Each Contracting State is required to designate one or more authorities that are competent to issue Apostilles and each State is free to determine the identity and quantity of the competent authorities.

In most States a public document may be apostilled directly by a Competent Authority but in certain States the public documents may first need to be certified by one or more separate authorities (e.g. a professional or regional authentication body).

What Documents Can Be Authenticated via the Apostille Convention?

The Apostille Convention only applies to ‘public documents’ and whether or not a document is considered a public document is determined by the law of the State in which the document was executed. In general, the Apostille Convention deems the following documents to be public documents:

  1. Documents emanating form an authority or an official connected with a court or tribunal, including those emanating from a public prosecutor, a clerk of a court or a process-server;
  2. Administrative documents;
  3. Notarial acts; and
  4. Official certificates which are placed on documents by persons in their private capacity, such as certificates recording the registration of a document or the fact that it was in existence on a certain date and official and notarial authentications of signatures.

Is China Part of the Apostille Convention?

Following the entering of China’s accession to the Apostille Convention on November 7th, 2023, it will formally be part of the Apostille Convention in addition to the Hong Kong SAR and Macao SAR.
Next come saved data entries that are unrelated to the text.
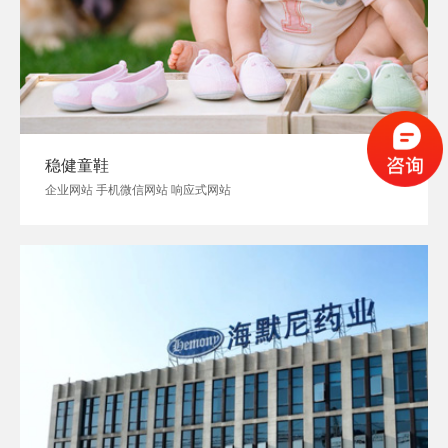
稳健童鞋
企业网站 手机微信网站 响应式网站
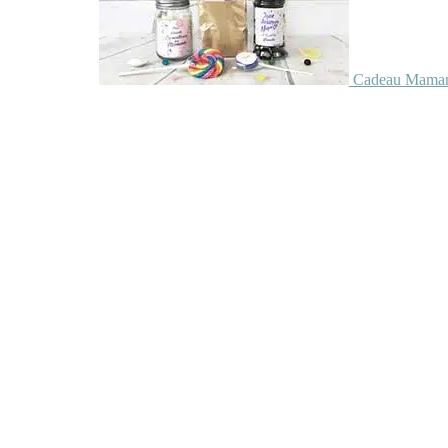
Cadeau Maman 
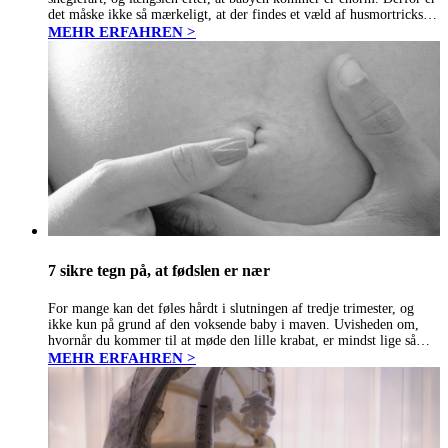
det måske ikke så mærkeligt, at der findes et væld af husmortricks til
at sætte…
MEHR ERFAHREN >
7 sikre tegn på, at fødslen er nær
For mange kan det føles hårdt i slutningen af tredje trimester, og
ikke kun på grund af den voksende baby i maven. Uvisheden om,
hvornår du kommer til at møde den lille krabat, er mindst lige så
udfordrende. Sandheden er,…
MEHR ERFAHREN >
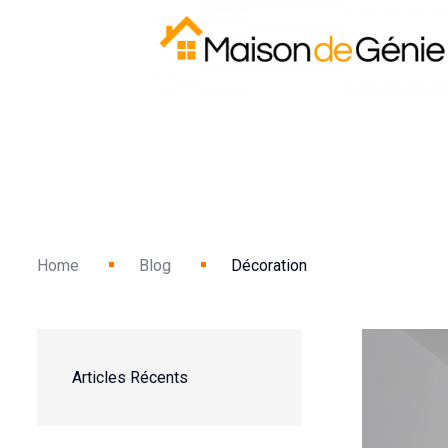
Home
Blog
Décoration
Articles Récents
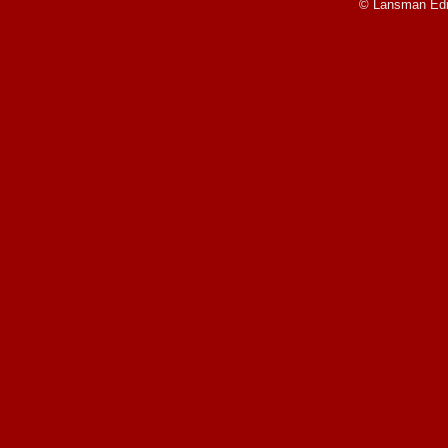
© Lansman Edit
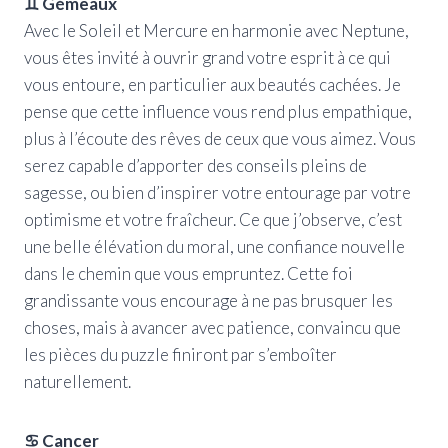
♊ Gémeaux
Avec le Soleil et Mercure en harmonie avec Neptune,
vous êtes invité à ouvrir grand votre esprit à ce qui
vous entoure, en particulier aux beautés cachées. Je
pense que cette influence vous rend plus empathique,
plus à l’écoute des rêves de ceux que vous aimez. Vous
serez capable d’apporter des conseils pleins de
sagesse, ou bien d’inspirer votre entourage par votre
optimisme et votre fraîcheur. Ce que j’observe, c’est
une belle élévation du moral, une confiance nouvelle
dans le chemin que vous empruntez. Cette foi
grandissante vous encourage à ne pas brusquer les
choses, mais à avancer avec patience, convaincu que
les pièces du puzzle finiront par s’emboîter
naturellement.
♋ Cancer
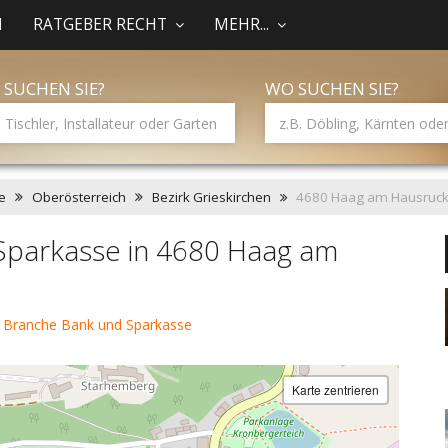
N
RATGEBER RECHT
MEHR...
 SUCHEN SIE?
WO SUCHEN SIE?
e
Oberösterreich
Bezirk Grieskirchen
4680 Haag am Hausruc
Sparkasse in 4680 Haag am
 Branche Bank und Sparkasse
Karte zentrieren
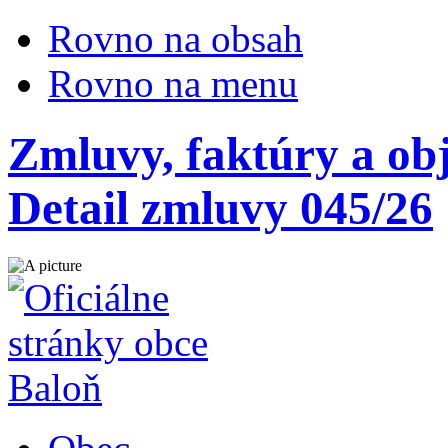
Rovno na obsah
Rovno na menu
Zmluvy, faktúry a ob
Detail zmluvy 045/26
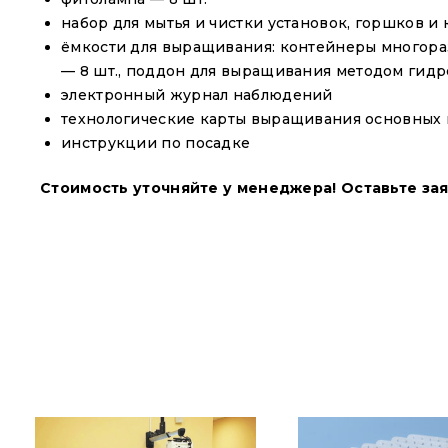
набор для мытья и чистки установок, горшков и
ёмкости для выращивания: контейнеры многораз
— 8 шт., поддон для выращивания методом гид
электронный журнал наблюдений
технологические карты выращивания основных 
инструкции по посадке
Стоимость уточняйте у менеджера!
Оставьте зая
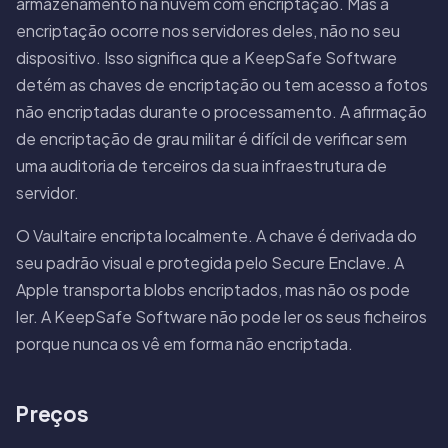
armazenamento na nuvem com encriptação. Mas a
encriptação ocorre nos servidores deles, não no seu
dispositivo. Isso significa que a KeepSafe Software
detém as chaves de encriptação ou tem acesso a fotos
não encriptadas durante o processamento. A afirmação
de encriptação de grau militar é difícil de verificar sem
uma auditoria de terceiros da sua infraestrutura de
servidor.
O Vaultaire encripta localmente. A chave é derivada do
seu padrão visual e protegida pelo Secure Enclave. A
Apple transporta blobs encriptados, mas não os pode
ler. A KeepSafe Software não pode ler os seus ficheiros
porque nunca os vê em forma não encriptada.
Preços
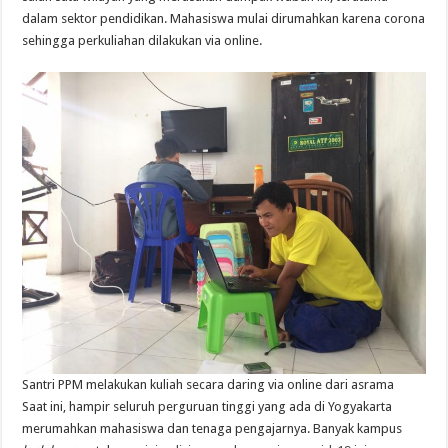
dalam sektor pendidikan. Mahasiswa mulai dirumahkan karena corona
sehingga perkuliahan dilakukan via online.
Santri PPM melakukan kuliah secara daring via online dari asrama
Saat ini, hampir seluruh perguruan tinggi yang ada di Yogyakarta
merumahkan mahasiswa dan tenaga pengajarnya. Banyak kampus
How to Notarize Documents for China?

The Apostille Convention greatly simplifies the process to authenticate documents for China, as it significantly reduces time and costs to complete the authentication process. The best way to show the difference is to examine the traditional legalization process among States which have not ascended to the Apostille Convention as represented in the below diagram:

Source: The Hague Conference on Private International Law (HCCH) – A Brief Guide How to join and implement the Hague Apostille Convention

Whereas compared to the traditional legalization process depicted above, the simplified process under the Apostille Convention could involve as little as a single Competent Authority in the State in which a document is executed as you can see form the diagram below:

Source: The Hague Conference on Private International Law (HCCH) – A Brief Guide How to join and implement the Hague Apostille Convention

How can Foreign Companies and Individuals Benefit From China’s Ascension to the Apostille Convention?
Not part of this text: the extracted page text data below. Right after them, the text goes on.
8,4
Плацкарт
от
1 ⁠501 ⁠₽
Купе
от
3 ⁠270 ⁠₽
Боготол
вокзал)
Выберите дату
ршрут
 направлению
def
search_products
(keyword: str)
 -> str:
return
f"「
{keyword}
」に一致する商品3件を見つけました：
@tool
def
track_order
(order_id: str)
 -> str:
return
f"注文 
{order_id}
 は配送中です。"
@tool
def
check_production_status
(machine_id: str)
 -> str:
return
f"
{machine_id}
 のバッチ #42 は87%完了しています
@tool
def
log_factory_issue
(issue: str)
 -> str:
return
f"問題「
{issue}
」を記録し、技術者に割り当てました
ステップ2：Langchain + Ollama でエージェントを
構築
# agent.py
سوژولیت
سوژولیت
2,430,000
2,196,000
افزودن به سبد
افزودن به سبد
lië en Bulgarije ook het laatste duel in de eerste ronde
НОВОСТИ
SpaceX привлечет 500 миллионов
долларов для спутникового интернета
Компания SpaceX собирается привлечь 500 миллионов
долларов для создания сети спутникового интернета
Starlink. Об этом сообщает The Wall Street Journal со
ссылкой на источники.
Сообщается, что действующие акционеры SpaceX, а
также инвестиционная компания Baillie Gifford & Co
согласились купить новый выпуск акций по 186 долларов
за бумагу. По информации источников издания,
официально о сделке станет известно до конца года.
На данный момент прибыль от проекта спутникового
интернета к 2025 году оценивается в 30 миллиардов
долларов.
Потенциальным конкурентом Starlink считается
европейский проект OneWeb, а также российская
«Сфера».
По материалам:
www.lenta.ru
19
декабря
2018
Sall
As mentioned above, the reasons for China to join the Apostille Convention are twofold, namely it allows Chinese citizens overseas easier recognition of academic degrees, driver’s licenses, health certificates etc., whereas it helps foreign business and individuals doing business in China as they no longer need to seek consular legalization for commercial documents.

In practice, this means that the process to establish a subsidiary in Mainland China may be significantly reduced, as certification of public documents for incorporation of an entity in China may take only a few days to complete compared to several weeks or months earlier.

In addition, it could facilitate individual’s application for visas to China and it could ease trade as those companies exporting would no longer need to get commercial documents certified by the Chinese embassy or consulate in the State in which a document is executed.

It still remains to be seen what documents China will consider as public documents, as only those will fall under the Apostille Convention.

Our Observations

Whereas China’s ascension to the Apostille Convention is one of several signals of China’s initiative to re-engage with the foreign (business) community and opening up, it is important to note how China will further implement the Apostille Convention.

Notably we are looking forward to understanding which documents China will consider as public documents and how the Chinese authorities will ensure universal acceptance of an Apostille provided in another State across all provinces and regions of Mainland China.

Nevertheless, we view this as a greatly welcomed sign of the Chinese authority’s intent on further facilitating foreign investment into the country.